Historical circumstances in the following decades transformed the theological condemnations into a seemingly permanent cultural divide between Catholic and Orthodox. The first change occurred shortly after the schism when the papacy shifted its policy toward the Normans from one of hostility to one of support.

The Normans now acted with the support of the papacy as they finished off the Byzantine possessions in southern Italy and seized Sicily. With these positions the Normans began to eye the Byzantine Empire as their next goal for conquest.

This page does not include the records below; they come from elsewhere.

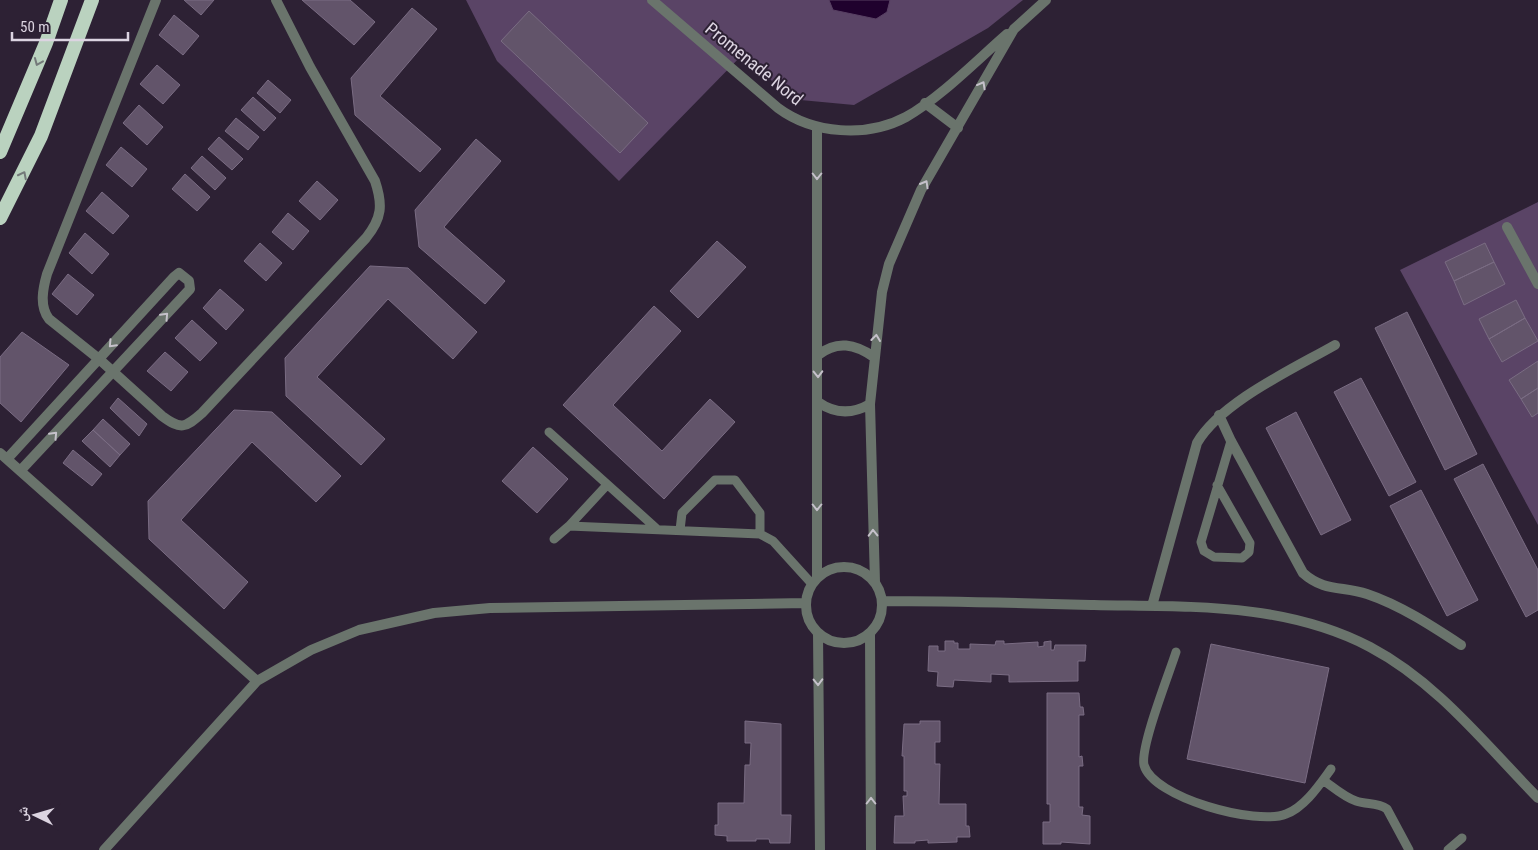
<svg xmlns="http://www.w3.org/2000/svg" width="1538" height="850" font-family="'Roboto Condensed','Noto Naskh Arabic',sans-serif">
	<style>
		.green { fill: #5a4466 }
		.water { fill: #1f012d; stroke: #584063 }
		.building { fill: #62546a; stroke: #7a6c83 }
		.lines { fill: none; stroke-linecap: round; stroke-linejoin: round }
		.service { stroke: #6a746c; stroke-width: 9 }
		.minor { stroke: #6a746c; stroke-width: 10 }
		.trunk { stroke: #bad2bf; stroke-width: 14 }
		.oneway { stroke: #747a7a }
		.oneway2 { stroke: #c5c1ca }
		.labels { text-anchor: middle; stroke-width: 4; stroke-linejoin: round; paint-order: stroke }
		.street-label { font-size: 18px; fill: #dcd4e1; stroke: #2d2134 }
	</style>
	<rect width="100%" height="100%" fill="#2d2134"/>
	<!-- green -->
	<path class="green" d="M466,0H1023L988,28L854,105L790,99L744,53L619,181L497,61Z
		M1538,202V525L1400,270Z"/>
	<!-- water -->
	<path class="water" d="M829,0H890L887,12L876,19L833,10Z"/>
	<!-- building -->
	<path class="building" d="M184,0H214L201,15Z
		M302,0H350L375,22L354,45Z
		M412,8L437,29L380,96L441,149L420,172L355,115L351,78Z
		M529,11L648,123L620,153L501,41Z
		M174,15L199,36L183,55L159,35Z
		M157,65L180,85L163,104L140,84Z
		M268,80L291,100L280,113L257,93Z
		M253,97L276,118L264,131L241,110Z
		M139,105L163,127L147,145L123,123Z
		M236,118L259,137L248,150L225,131Z
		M219,137L243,159L232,170L208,149Z
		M476,139L501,161L444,227L505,281L485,304L419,247L415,210Z
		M121,147L147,169L132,187L106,165Z
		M202,156L226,178L215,190L191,168Z
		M185,174L210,197L197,211L172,189Z
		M317,181L338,200L320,220L299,201Z
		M102,192L129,216L113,234L86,211Z
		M288,213L309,231L293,250L272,232Z
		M85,233L109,254L92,274L69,253Z
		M717,241L746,267L698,318L670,291Z
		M260,243L282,263L266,281L244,261Z
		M1485,243L1494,262L1454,281L1445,262Z
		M1494,262L1505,284L1464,305L1454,281Z
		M370,266L408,268L477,332L453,359L388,299L317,377L385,439L361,465L286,396L285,358Z
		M68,274L94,295L77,315L52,294Z
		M220,289L244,310L226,330L203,308Z
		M1516,300L1525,318L1489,339L1479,319Z
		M654,306L681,331L613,405L662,451L710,399L735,422L664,499L563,405Z
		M1407,312L1477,454L1445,470L1375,328Z
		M1525,318L1538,341L1502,362L1489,339Z
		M192,320L217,343L200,361L175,338Z
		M22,332L69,365L21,422L0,403V357Z
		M165,352L188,372L171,391L147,371Z
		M1538,361V388L1521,399L1509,380Z
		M1361,378L1416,482L1389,496L1334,392Z
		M1538,388V413L1532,417L1521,399Z
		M118,398L147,424L139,436L110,408Z
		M234,410L272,412L341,476L316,502L252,442L181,520L248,582L224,609L149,539L148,501Z
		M1296,412L1351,520L1321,535L1266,428Z
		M103,419L130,444L120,455L93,430Z
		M93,430L120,455L110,467L82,441Z
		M533,447L568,479L537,513L502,481Z
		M73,450L102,474L92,486L63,463Z
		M1483,464L1538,570V610L1526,617L1454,479Z
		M1421,490L1478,600L1447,616L1390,506Z
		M945,641H954V643H958V649H970V644L995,645L996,641H1004V644L1038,642V647L1044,646V642L1051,641V650H1054L1055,645H1086L1085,661H1078V681L1009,682V675L991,674V682L954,680L953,687L937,686L938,672L928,671L929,646H938V651H945Z
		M1211,644L1329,668L1305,783L1187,759Z
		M1047,693H1079L1080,707H1083L1084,715H1079V757L1082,756L1083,766H1079V807H1083L1082,815L1090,816V844L1061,842V844H1043V822H1050V804H1047Z
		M745,721L781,724V815H791L790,843H770L769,839H756V841H727V836L715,835V825H718V803H744L745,765H750L751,743H745Z
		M920,721H940V742H935V764H940L939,804H966V826H969L970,837H957V842L928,843V840L915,841V843H894L895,816H904L903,796H907V791H904V756H902L904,724H920Z"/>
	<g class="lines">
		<!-- service -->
		<path class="service" d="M549,432L657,529
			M1217,485L1250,543L1249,552L1242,558L1214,557L1204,551L1201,542L1231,441
			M569,526L606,486
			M680,530L682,513L715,480H735L760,513V534
			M554,539L569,526L760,534L773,541L812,584
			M1176,652C1169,674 1140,747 1144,765C1153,798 1257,826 1286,814C1305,807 1320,784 1331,769
			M1323,780C1333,787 1344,797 1356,801C1367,805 1377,802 1387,809L1409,850
			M1448,850L1462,838"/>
		<!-- minor -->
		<path class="minor" d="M156,0L47,274C43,288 39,306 49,319L99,359L162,416C181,430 185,428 202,413L366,238C382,218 383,205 375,181L310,67L276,0
			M652,0L778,108C813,134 867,138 906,117C940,98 977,60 1007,34
			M925,103L958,128
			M1507,227L1538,284
			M818,355C837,340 855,344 874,357
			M818,402C835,414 853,414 870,404
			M1219,415L1231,441L1303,573C1324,592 1343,586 1367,594C1400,605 1432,626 1461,645
			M0,453L257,681
			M7,459L174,277L179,273L189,281L190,289L21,470
			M806 605a38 38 0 1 1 76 0a38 38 0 1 1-76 0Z
			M817,578V128
			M875,582L870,404L882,292L889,264L921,190L1014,29L1046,0
			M882,601C953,601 1023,603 1094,605C1188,607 1284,602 1370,647C1438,683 1485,744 1538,798
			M1152,606L1197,443C1221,402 1293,369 1335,345
			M818,633L820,850
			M870,634L871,850
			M104,850L257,681L311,650L359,630L434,613L490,608L806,603"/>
		<!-- trunk -->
		<path class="trunk" d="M0,152L46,43L61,0
			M0,218L41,136L92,0"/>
	</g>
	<!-- one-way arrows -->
	<defs><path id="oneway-chevron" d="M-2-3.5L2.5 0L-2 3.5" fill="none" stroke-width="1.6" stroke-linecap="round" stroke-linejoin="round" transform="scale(1.25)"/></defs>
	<g class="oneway">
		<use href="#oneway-chevron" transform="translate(38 62) rotate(113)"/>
		<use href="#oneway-chevron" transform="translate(23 175) rotate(-63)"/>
	</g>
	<g class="oneway2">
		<use href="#oneway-chevron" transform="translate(982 85) rotate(-61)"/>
		<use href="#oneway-chevron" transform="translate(817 176) rotate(90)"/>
		<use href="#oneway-chevron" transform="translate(925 184) rotate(-60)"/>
		<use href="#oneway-chevron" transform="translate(165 316) rotate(-47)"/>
		<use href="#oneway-chevron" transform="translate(876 338) rotate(-83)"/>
		<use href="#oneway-chevron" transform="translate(112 344) rotate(133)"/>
		<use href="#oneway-chevron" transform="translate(818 374) rotate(89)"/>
		<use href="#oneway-chevron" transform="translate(54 435) rotate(-47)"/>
		<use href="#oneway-chevron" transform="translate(817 507) rotate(90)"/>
		<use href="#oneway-chevron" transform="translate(873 533) rotate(-91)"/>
		<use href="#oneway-chevron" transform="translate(818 682) rotate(89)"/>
		<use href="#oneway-chevron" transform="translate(871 801) rotate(-90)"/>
	</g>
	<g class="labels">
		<!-- street labels -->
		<g class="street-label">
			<text transform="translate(754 64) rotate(39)" y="6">Promenade Nord</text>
		</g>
	</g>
	<!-- north arrow -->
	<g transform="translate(35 815) rotate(275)" stroke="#2d2134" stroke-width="4" paint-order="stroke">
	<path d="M0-4L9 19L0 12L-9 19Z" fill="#dcd4e1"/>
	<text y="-8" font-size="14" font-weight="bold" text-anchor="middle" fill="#dcd4e1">ش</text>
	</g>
	<!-- scale -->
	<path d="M12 32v8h116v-8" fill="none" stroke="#dcd4e1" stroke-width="2.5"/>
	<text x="20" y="32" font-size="15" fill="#dcd4e1" stroke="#2d2134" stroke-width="4" paint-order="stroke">50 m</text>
</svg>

This threat to the Orthodox empire was augmented by new challenges from the north (a pagan, Turkic tribe called the Pechenegs) and a massive challenge from the east in the Muslim Seljuk dynasty, who took control of Anatolia as well as much of the Muslim world.

The emperor Alexios I Komennos (1081–1118) appealed to Pope Urban II for military assistance. Pope Urban called for a massive undertaking, not simply to assist Byzantium, but to recover the Holy Land from the Muslims.

Thus the First Crusade was born. Tens of thousands of Western soldiers as well as clerics passed through Byzantium. This movement of Westerners, including the Normans who were already actively hostile to Byzantium, increased tension between Orthodox and Catholic.

The emperors were concerned that crusaders might not simply move through the empire, but conquer parts of it. This fear greatly increased during the Second and Third Crusades in the 12th century and was fully realized when the Fourth Crusade was diverted to Constantinople.

In 1204 Western crusaders sacked this city and conquered the Byzantine Empire. A Catholic patriarch was installed at Constantinople (until 1261). These events, most particularly the last, transformed the Schism of 1054 from a theological dispute to a near permanent cultural divide between East and West, Orthodox and Catholic.